### EXERCISE OBJECTIVE
Print the listing below character for character, starting at its first line and ending with the line containing "1109 170 6 4 -31 1". Include both of those lines.

### INFORMATION SUPPLIED

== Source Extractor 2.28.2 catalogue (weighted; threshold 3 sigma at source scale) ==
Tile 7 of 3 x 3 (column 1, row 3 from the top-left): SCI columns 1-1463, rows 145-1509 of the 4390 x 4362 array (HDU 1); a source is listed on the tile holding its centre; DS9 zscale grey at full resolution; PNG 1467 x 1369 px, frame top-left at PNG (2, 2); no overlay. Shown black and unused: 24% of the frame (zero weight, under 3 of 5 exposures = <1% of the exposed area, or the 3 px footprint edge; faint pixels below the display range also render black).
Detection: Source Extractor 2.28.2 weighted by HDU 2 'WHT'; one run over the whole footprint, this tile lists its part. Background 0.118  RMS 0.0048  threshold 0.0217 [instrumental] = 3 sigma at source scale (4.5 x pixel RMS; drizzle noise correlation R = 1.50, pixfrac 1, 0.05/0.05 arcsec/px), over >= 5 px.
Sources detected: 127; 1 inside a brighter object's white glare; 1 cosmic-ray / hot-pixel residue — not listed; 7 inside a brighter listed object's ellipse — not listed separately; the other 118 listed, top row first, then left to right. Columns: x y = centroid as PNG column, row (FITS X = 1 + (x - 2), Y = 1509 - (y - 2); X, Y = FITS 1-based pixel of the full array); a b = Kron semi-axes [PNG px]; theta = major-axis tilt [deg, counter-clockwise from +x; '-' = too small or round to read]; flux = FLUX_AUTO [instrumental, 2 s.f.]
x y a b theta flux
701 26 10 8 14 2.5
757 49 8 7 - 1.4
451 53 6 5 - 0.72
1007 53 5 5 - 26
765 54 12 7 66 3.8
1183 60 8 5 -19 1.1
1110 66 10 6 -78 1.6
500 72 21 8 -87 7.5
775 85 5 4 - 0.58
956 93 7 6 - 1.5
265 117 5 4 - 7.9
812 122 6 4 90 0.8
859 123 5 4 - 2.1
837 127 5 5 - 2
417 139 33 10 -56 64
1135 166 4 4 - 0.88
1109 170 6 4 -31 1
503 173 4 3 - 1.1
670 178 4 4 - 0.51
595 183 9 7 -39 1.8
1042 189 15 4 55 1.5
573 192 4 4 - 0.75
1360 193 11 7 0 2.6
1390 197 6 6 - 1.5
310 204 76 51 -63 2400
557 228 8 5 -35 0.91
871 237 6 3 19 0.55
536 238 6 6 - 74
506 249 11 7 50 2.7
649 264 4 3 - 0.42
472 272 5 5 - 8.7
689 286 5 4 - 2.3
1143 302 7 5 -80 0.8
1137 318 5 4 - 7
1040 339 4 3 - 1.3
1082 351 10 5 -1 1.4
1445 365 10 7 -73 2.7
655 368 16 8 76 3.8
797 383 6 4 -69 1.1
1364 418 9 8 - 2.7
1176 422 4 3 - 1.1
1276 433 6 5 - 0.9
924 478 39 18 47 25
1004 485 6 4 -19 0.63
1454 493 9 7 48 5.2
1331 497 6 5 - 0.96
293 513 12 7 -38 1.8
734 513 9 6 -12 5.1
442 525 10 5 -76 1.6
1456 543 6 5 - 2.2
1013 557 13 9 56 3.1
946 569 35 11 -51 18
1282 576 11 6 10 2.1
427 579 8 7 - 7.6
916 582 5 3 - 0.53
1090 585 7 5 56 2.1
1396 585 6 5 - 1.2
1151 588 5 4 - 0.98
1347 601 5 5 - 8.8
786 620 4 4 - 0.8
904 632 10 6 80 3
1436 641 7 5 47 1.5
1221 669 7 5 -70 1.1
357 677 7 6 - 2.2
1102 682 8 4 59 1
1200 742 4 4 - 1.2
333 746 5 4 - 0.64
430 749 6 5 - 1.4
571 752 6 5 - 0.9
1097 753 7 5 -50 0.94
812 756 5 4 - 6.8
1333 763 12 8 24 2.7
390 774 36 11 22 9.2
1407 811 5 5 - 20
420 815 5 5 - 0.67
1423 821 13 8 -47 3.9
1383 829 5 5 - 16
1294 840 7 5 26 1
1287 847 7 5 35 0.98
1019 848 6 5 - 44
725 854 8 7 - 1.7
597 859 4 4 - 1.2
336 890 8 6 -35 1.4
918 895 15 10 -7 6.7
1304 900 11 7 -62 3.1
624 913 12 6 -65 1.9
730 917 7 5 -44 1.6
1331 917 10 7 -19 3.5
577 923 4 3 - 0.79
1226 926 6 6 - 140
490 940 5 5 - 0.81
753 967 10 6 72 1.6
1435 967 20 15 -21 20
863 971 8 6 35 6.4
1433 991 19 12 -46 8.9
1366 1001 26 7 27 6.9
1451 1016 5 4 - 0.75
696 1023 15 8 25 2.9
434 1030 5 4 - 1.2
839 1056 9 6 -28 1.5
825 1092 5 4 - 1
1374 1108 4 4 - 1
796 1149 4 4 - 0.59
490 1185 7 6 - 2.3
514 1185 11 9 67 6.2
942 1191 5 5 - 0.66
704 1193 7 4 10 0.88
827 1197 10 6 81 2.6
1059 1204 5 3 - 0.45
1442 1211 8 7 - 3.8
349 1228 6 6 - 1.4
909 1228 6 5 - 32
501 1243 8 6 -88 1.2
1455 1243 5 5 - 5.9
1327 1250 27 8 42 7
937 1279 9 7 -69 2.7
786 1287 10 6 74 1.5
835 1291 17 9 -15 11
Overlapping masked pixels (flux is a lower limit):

### EXERCISE ANSWER
== Source Extractor 2.28.2 catalogue (weighted; threshold 3 sigma at source scale) ==
Tile 7 of 3 x 3 (column 1, row 3 from the top-left): SCI columns 1-1463, rows 145-1509 of the 4390 x 4362 array (HDU 1); a source is listed on the tile holding its centre; DS9 zscale grey at full resolution; PNG 1467 x 1369 px, frame top-left at PNG (2, 2); no overlay. Shown black and unused: 24% of the frame (zero weight, under 3 of 5 exposures = <1% of the exposed area, or the 3 px footprint edge; faint pixels below the display range also render black).
Detection: Source Extractor 2.28.2 weighted by HDU 2 'WHT'; one run over the whole footprint, this tile lists its part. Background 0.118  RMS 0.0048  threshold 0.0217 [instrumental] = 3 sigma at source scale (4.5 x pixel RMS; drizzle noise correlation R = 1.50, pixfrac 1, 0.05/0.05 arcsec/px), over >= 5 px.
Sources detected: 127; 1 inside a brighter object's white glare; 1 cosmic-ray / hot-pixel residue — not listed; 7 inside a brighter listed object's ellipse — not listed separately; the other 118 listed, top row first, then left to right. Columns: x y = centroid as PNG column, row (FITS X = 1 + (x - 2), Y = 1509 - (y - 2); X, Y = FITS 1-based pixel of the full array); a b = Kron semi-axes [PNG px]; theta = major-axis tilt [deg, counter-clockwise from +x; '-' = too small or round to read]; flux = FLUX_AUTO [instrumental, 2 s.f.]
x y a b theta flux
701 26 10 8 14 2.5
757 49 8 7 - 1.4
451 53 6 5 - 0.72
1007 53 5 5 - 26
765 54 12 7 66 3.8
1183 60 8 5 -19 1.1
1110 66 10 6 -78 1.6
500 72 21 8 -87 7.5
775 85 5 4 - 0.58
956 93 7 6 - 1.5
265 117 5 4 - 7.9
812 122 6 4 90 0.8
859 123 5 4 - 2.1
837 127 5 5 - 2
417 139 33 10 -56 64
1135 166 4 4 - 0.88
1109 170 6 4 -31 1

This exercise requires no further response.